Romans 3:23 for all have sinned and fall short of the glory of God – nobody is perfect
3:24 and all are justified freely by his grace through the redemption that came by Christ Jesus – but it’s OK, Jesus has me covered.
As a young adult I knew I was a perfectionist and didn’t see any problem with it. In fact, would proudly exclaim this. Thinking it said to others, I don’t give up until I’ve done it perfectly. While this is true to a degree, there were many things I didn’t even try, knowing I wouldn’t be good at them or having tried once and failed. There was no room in my life for not doing it well, to near perfection. For those things that I did do well, there always seemed to be someone better. I had high standards for others and even higher standards for myself. High, impossible, unreachable, perfect standards. Whew! How I survived to adulthood with my sanity intact, though that point might be debatable by some, is uncertain. I thought it was a good thing. Once my oldest daughter was born, I began to realize, not only how much perfectionism had permeated my life and so much in it, but also that it wasn’t ok, maybe even a bad thing. How do you perfectly raise a child, keep house, cook, etc. all at the same time? I preferred to make foods from scratch and still do. But with a baby that refused to sleep and required entertainment 24/7, this overwhelmed and introverted mama had to come to the realization that nobody died from spaghetti sauce from a jar. I began to realize the grip this perfectionism had on me, this need to not make mistakes. Where did it come from? In part, it came from the Creator and the fabric He wove in me. But this was also nurtured in me by parents, aunts, uncles, teachers and others. For a first-born, the standard was high. As a quiet, smart little girl who could do much independently, the expectations were even higher. I can even remember moments of being taunted and teased by adults when I didn’t know something or performed sub-par. Though I will assume it was done in good nature, nonetheless, I added these expectations to my own. I added the deflated value of myself reflected in those taunts to the expected result if I did not perform perfectly. And so I spent much of my life striving. Striving for perfection, striving to perform perfectly, striving to know everything, striving to hide what I couldn’t do and didn’t know.
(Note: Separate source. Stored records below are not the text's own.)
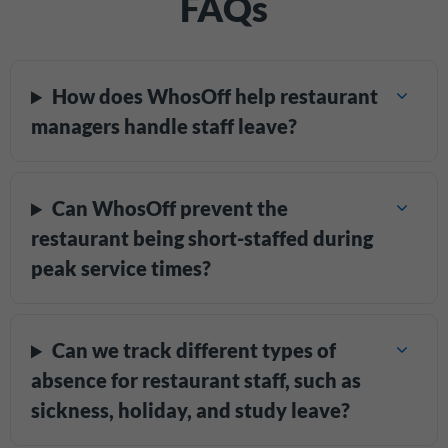
FAQs
How does WhosOff help restaurant
managers handle staff leave?
Can WhosOff prevent the
restaurant being short-staffed during
peak service times?
Can we track different types of
absence for restaurant staff, such as
sickness, holiday, and study leave?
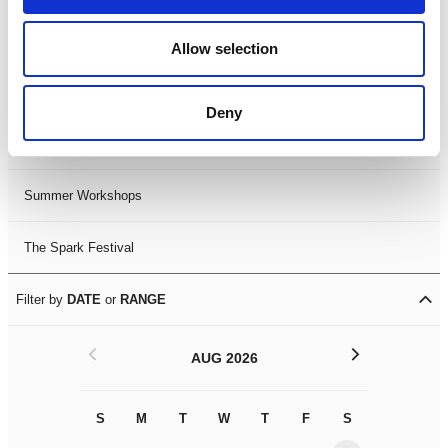
Black History Month 2025
Allow selection
LDIF26
Deny
Leicester Comedy Festival
Summer Workshops
The Spark Festival
Filter by
DATE
or
RANGE
<
>
AUG 2026
S
M
T
W
T
F
S
S
M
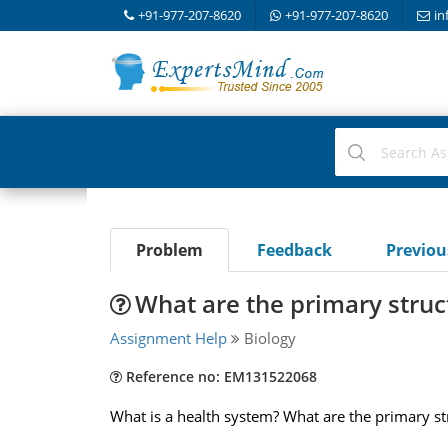
+91-977-207-8620
+91-977-207-8620
in
Problem
Feedback
Previo
What are the primary struc
Assignment Help
Biology
Reference no: EM131522068
What is a health system? What are the primary st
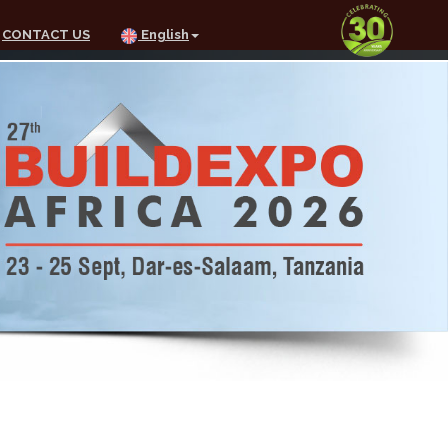
CONTACT US
English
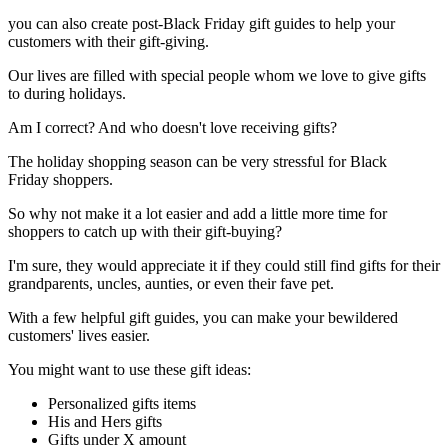
you can also create post-Black Friday gift guides to help your
customers with their gift-giving.
Our lives are filled with special people whom we love to give gifts
to during holidays.
Am I correct? And who doesn't love receiving gifts?
The holiday shopping season can be very stressful for Black
Friday shoppers.
So why not make it a lot easier and add a little more time for
shoppers to catch up with their gift-buying?
I'm sure, they would appreciate it if they could still find gifts for their
grandparents, uncles, aunties, or even their fave pet.
With a few helpful gift guides, you can make your bewildered
customers' lives easier.
You might want to use these gift ideas:
Personalized gifts items
His and Hers gifts
Gifts under X amount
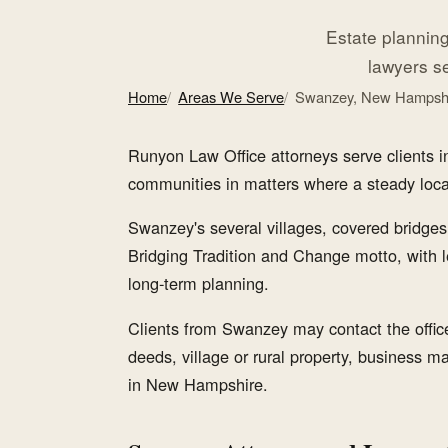
Estate planning,
lawyers s
Home
Areas We Serve
Swanzey, New Hampsh
Runyon Law Office attorneys serve clients
communities in matters where a steady local l
Swanzey's several villages, covered bridges,
Bridging Tradition and Change motto, with l
long-term planning.
Clients from Swanzey may contact the office 
deeds, village or rural property, business mat
in New Hampshire.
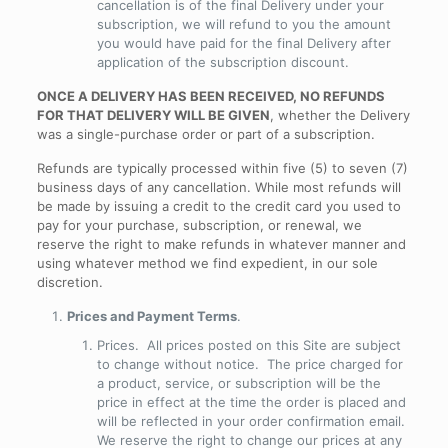
cancellation is of the final Delivery under your
subscription, we will refund to you the amount
you would have paid for the final Delivery after
application of the subscription discount.
ONCE A DELIVERY HAS BEEN RECEIVED, NO REFUNDS
FOR THAT DELIVERY WILL BE GIVEN
, whether the Delivery
was a single-purchase order or part of a subscription.
Refunds are typically processed within five (5) to seven (7)
business days of any cancellation. While most refunds will
be made by issuing a credit to the credit card you used to
pay for your purchase, subscription, or renewal, we
reserve the right to make refunds in whatever manner and
using whatever method we find expedient, in our sole
discretion.
Prices and Payment Terms
.
Prices
. All prices posted on this Site are subject
to change without notice. The price charged for
a product, service, or subscription will be the
price in effect at the time the order is placed and
will be reflected in your order confirmation email.
We reserve the right to change our prices at any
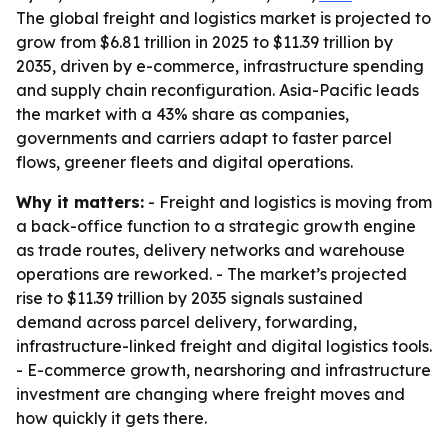
The global freight and logistics market is projected to
grow from $6.81 trillion in 2025 to $11.39 trillion by
2035, driven by e-commerce, infrastructure spending
and supply chain reconfiguration. Asia-Pacific leads
the market with a 43% share as companies,
governments and carriers adapt to faster parcel
flows, greener fleets and digital operations.
Why it matters:
- Freight and logistics is moving from
a back-office function to a strategic growth engine
as trade routes, delivery networks and warehouse
operations are reworked. - The market’s projected
rise to $11.39 trillion by 2035 signals sustained
demand across parcel delivery, forwarding,
infrastructure-linked freight and digital logistics tools.
- E-commerce growth, nearshoring and infrastructure
investment are changing where freight moves and
how quickly it gets there.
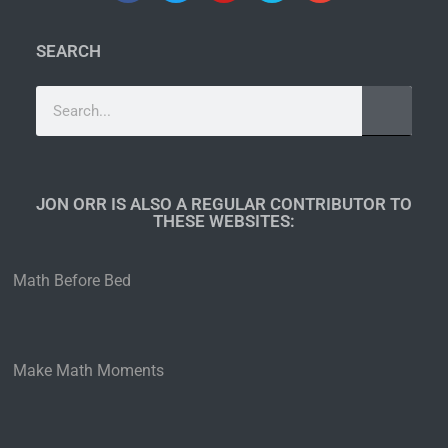
SEARCH
JON ORR IS ALSO A REGULAR CONTRIBUTOR TO
THESE WEBSITES:​
Math Before Bed
Make Math Moments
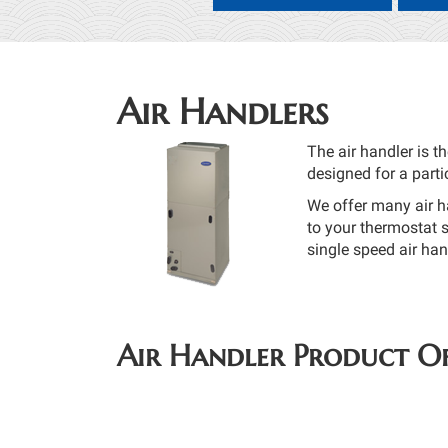
Air Handlers
The air handler is t
designed for a parti
We offer many air h
to your thermostat s
single speed air ha
Air Handler Product Of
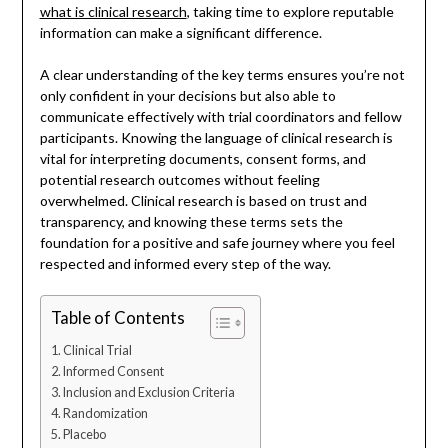
what is clinical research
, taking time to explore reputable
information can make a significant difference.
A clear understanding of the key terms ensures you’re not
only confident in your decisions but also able to
communicate effectively with trial coordinators and fellow
participants. Knowing the language of clinical research is
vital for interpreting documents, consent forms, and
potential research outcomes without feeling
overwhelmed. Clinical research is based on trust and
transparency, and knowing these terms sets the
foundation for a positive and safe journey where you feel
respected and informed every step of the way.
Table of Contents
Clinical Trial
Informed Consent
Inclusion and Exclusion Criteria
Randomization
Placebo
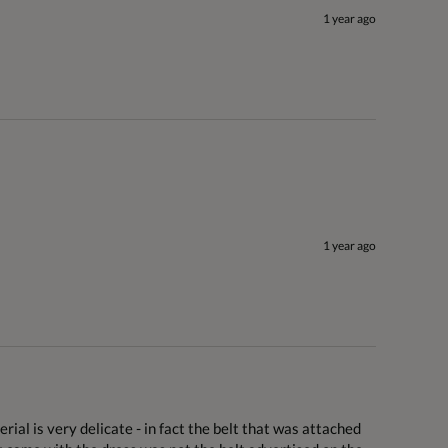
1 year ago
1 year ago
rial is very delicate - in fact the belt that was attached 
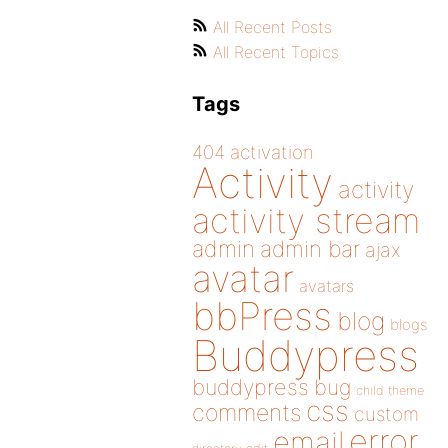
All Recent Posts
All Recent Topics
Tags
404
activation
Activity
activity
activity stream
admin
admin bar
ajax
avatar
avatars
bbPress
blog
blogs
Buddypress
buddypress
bug
child theme
css
comments
custom
error
email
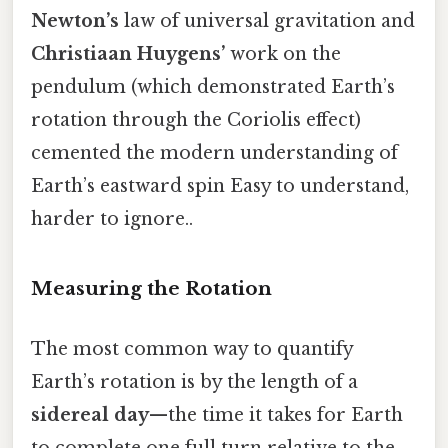
Newton’s
law of universal gravitation and
Christiaan Huygens’
work on the
pendulum (which demonstrated Earth’s
rotation through the Coriolis effect)
cemented the modern understanding of
Earth’s eastward spin Easy to understand,
harder to ignore..
Measuring the Rotation
The most common way to quantify
Earth’s rotation is by the length of a
sidereal day
—the time it takes for Earth
to complete one full turn relative to the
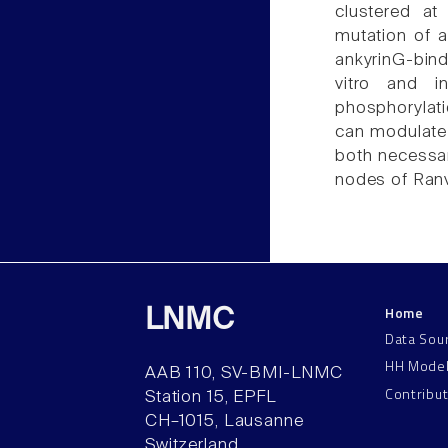
clustered at
mutation of a
ankyrinG-bind
vitro and i
phosphorylatio
can modulate 
both necessar
nodes of Ranv
Home
LNMC
Data Sou
HH Mode
AAB 110, SV-BMI-LNMC
Contribu
Station 15, EPFL
CH–1015, Lausanne
Switzerland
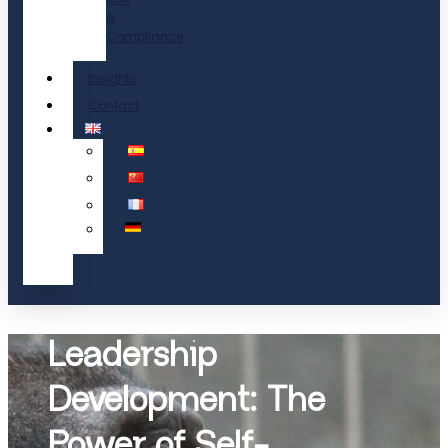
&
Compliance
Insights
Contact
Leadership
Development: The
Power of Self-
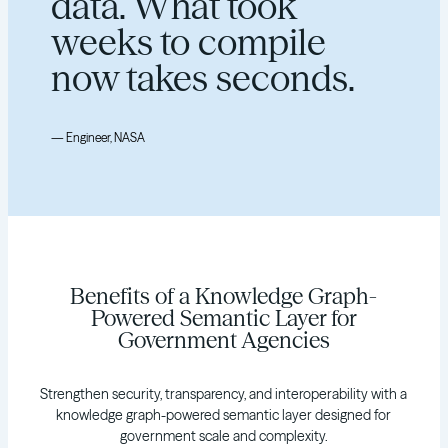
data. What took
weeks to compile
now takes seconds.
— Engineer, NASA
Benefits of a Knowledge Graph-
Powered Semantic Layer for
Government Agencies
Strengthen security, transparency, and interoperability with a
knowledge graph-powered semantic layer designed for
government scale and complexity.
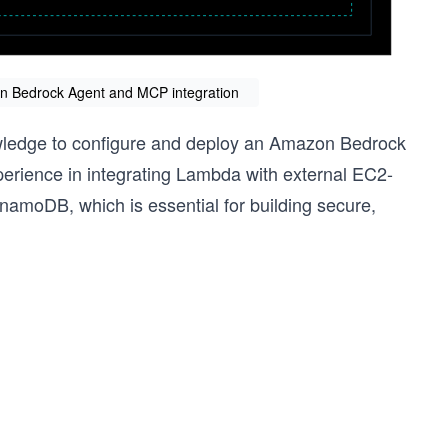
zon Bedrock Agent and MCP integration
owledge to configure and deploy an Amazon Bedrock
xperience in integrating Lambda with external EC2-
amoDB, which is essential for building secure,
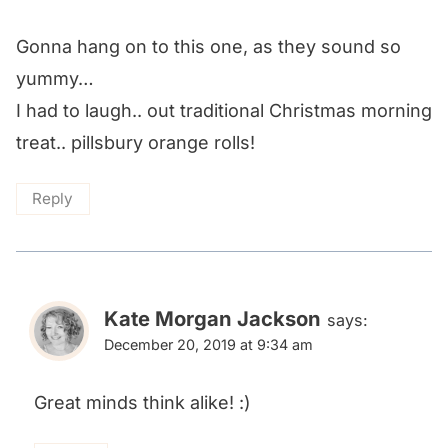
Gonna hang on to this one, as they sound so
yummy…
I had to laugh.. out traditional Christmas morning
treat.. pillsbury orange rolls!
Reply
Kate Morgan Jackson
says:
December 20, 2019 at 9:34 am
Great minds think alike! :)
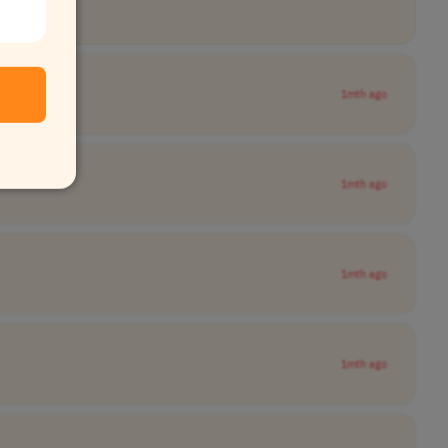
1mth ago
1mth ago
1mth ago
1mth ago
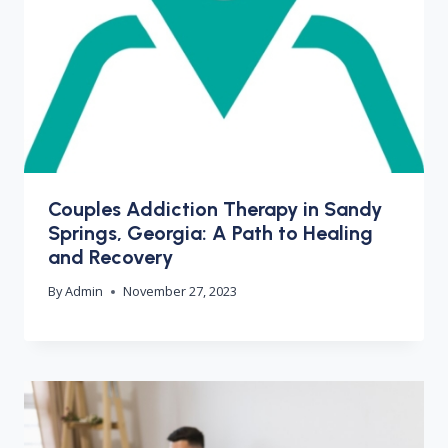
Couples Addiction Therapy in Sandy
Springs, Georgia: A Path to Healing
and Recovery
By
Admin
November 27, 2023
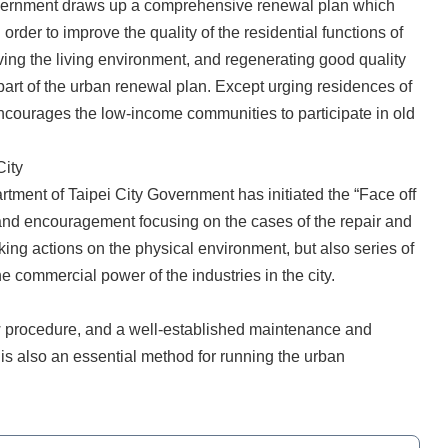
Government draws up a comprehensive renewal plan which
 order to improve the quality of the residential functions of
ving the living environment, and regenerating good quality
part of the urban renewal plan. Except urging residences of
encourages the low-income communities to participate in old
City
tment of Taipei City Government has initiated the “Face off
and encouragement focusing on the cases of the repair and
king actions on the physical environment, but also series of
he commercial power of the industries in the city.
ew procedure, and a well-established maintenance and
is also an essential method for running the urban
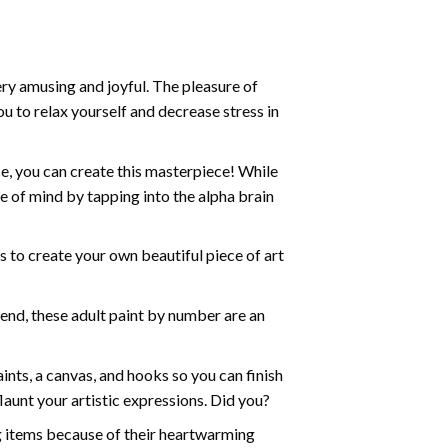
ry amusing and joyful. The pleasure of
ou to relax yourself and decrease stress in
e, you can create this masterpiece! While
e of mind by tapping into the alpha brain
ds to create your own beautiful piece of art
iend, these
adult paint by number
are an
nts, a canvas, and hooks so you can finish
aunt your artistic expressions. Did you?
ng items because of their heartwarming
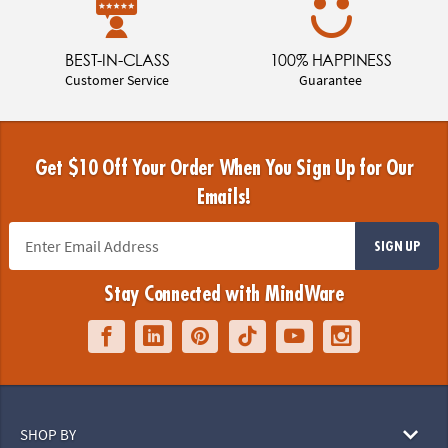
BEST-IN-CLASS
100% HAPPINESS
Customer Service
Guarantee
Get $10 Off Your Order When You Sign Up for Our
Emails!
SIGN UP
Stay Connected with MindWare
SHOP BY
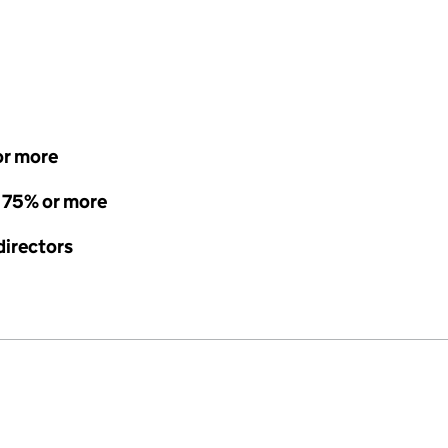
or more
- 75% or more
directors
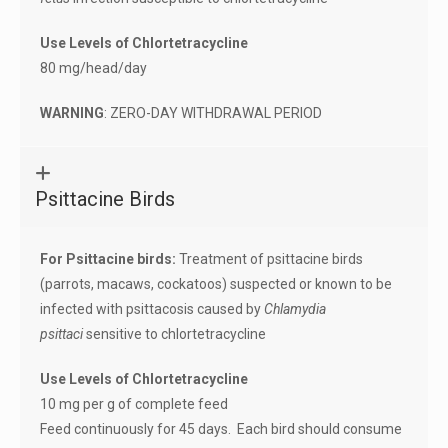
Use Levels of Chlortetracycline
80 mg/head/day
WARNING
: ZERO-DAY WITHDRAWAL PERIOD
Psittacine Birds
For Psittacine birds:
Treatment of psittacine birds
(parrots, macaws, cockatoos) suspected or known to be
infected with psittacosis caused by
Chlamydia
psittaci
sensitive to chlortetracycline
Use Levels of Chlortetracycline
10 mg per g of complete feed
Feed continuously for 45 days. Each bird should consume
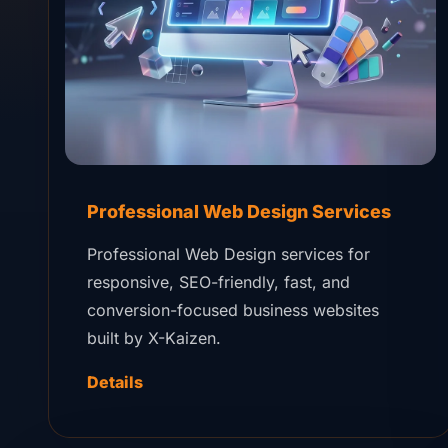
Professional Web Design Services
Professional Web Design services for
responsive, SEO-friendly, fast, and
conversion-focused business websites
built by X-Kaizen.
Details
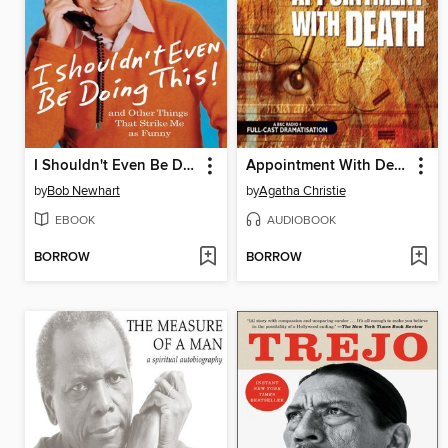
I Shouldn't Even Be Doing This!
Appointment With Death
by
Bob Newhart
by
Agatha Christie
EBOOK
AUDIOBOOK
BORROW
BORROW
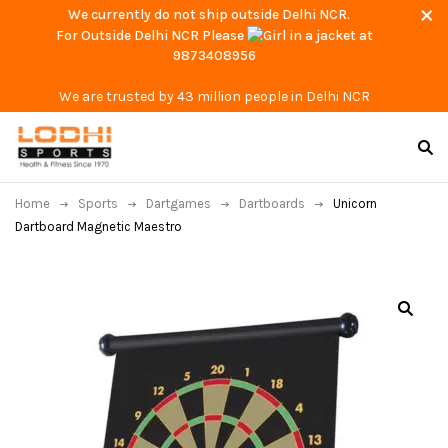
We currently do not ship outside Delhi NCR.
For Outside Delhi NCR Please
at
9873408956
We are trusted by 43 million people in Delhi NCR
Home
Sports
Dartgames
Dartboards
Unicorn
Dartboard Magnetic Maestro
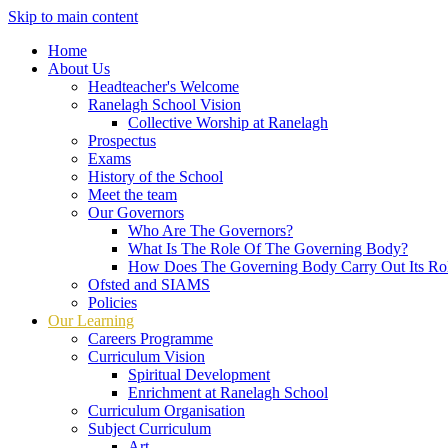
Skip to main content
Home
About Us
Headteacher's Welcome
Ranelagh School Vision
Collective Worship at Ranelagh
Prospectus
Exams
History of the School
Meet the team
Our Governors
Who Are The Governors?
What Is The Role Of The Governing Body?
How Does The Governing Body Carry Out Its Ro
Ofsted and SIAMS
Policies
Our Learning
Careers Programme
Curriculum Vision
Spiritual Development
Enrichment at Ranelagh School
Curriculum Organisation
Subject Curriculum
Art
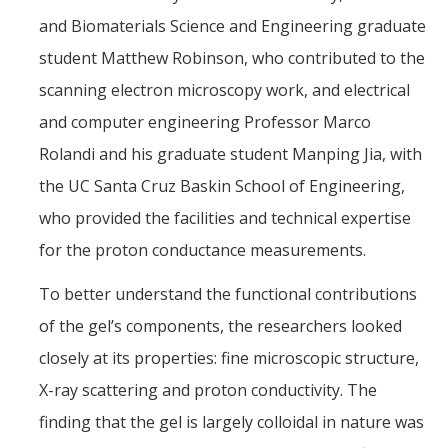
and Biomaterials Science and Engineering graduate
student Matthew Robinson, who contributed to the
scanning electron microscopy work, and electrical
and computer engineering Professor Marco
Rolandi and his graduate student Manping Jia, with
the UC Santa Cruz Baskin School of Engineering,
who provided the facilities and technical expertise
for the proton conductance measurements.
To better understand the functional contributions
of the gel’s components, the researchers looked
closely at its properties: fine microscopic structure,
X-ray scattering and proton conductivity. The
finding that the gel is largely colloidal in nature was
My first-born was a blessing in so many ways, but one of the most significant to me is that at her birth God began a transformation in me. But it wasn’t so much a light switch flipping on as it was a dimmer slowly bringing into view the different areas of a room. I began to make small changes and accept my own limitations, but still struggled with feeling accepted by others in my imperfect state. I always viewed being imperfect as a privilege afforded to others, but not to me. That other people in their failings found support, forgiveness and camaraderie with their fellow man. I felt harshly judged, unaccepted, unworthy. It was several years later I realized I was still struggling with wanting to know where the line of acceptable/unacceptable imperfection is. In other words, I was striving to be perfectly imperfect! Thankfully, God is patient and continues to turn that dimmer switch a little at a time, to shine light on as much as I can handle to address at once. Still, I occasionally struggle with accepting my best in the circumstances as good enough. I questioned whether to write this series because don’t have it all figured out. But it’s ok. I need to accept that what I can do is good enough. What God does through me is not good enough, it is simply good.
Even as I now write, I think of the people that will not approve, who will think little of the efforts I have put forth here. Like the preacher I once overheard saying I have no gift, no talent, from God. I’m guessing there are others who have felt the sting of being slapped in the face by the words of others. Those people, those word-slappers, for their own reasons, find only fault with what even God does. I don’t want to absorb those words into my view of myself, or attribute them to how God sees me. I don’t want to see every one of my faults all at once, counting them, becoming overwhelmed at hiding until I fix them, worrying that others see them and judge my value to God by them. I’m not perfect. God loves me. It’s ok.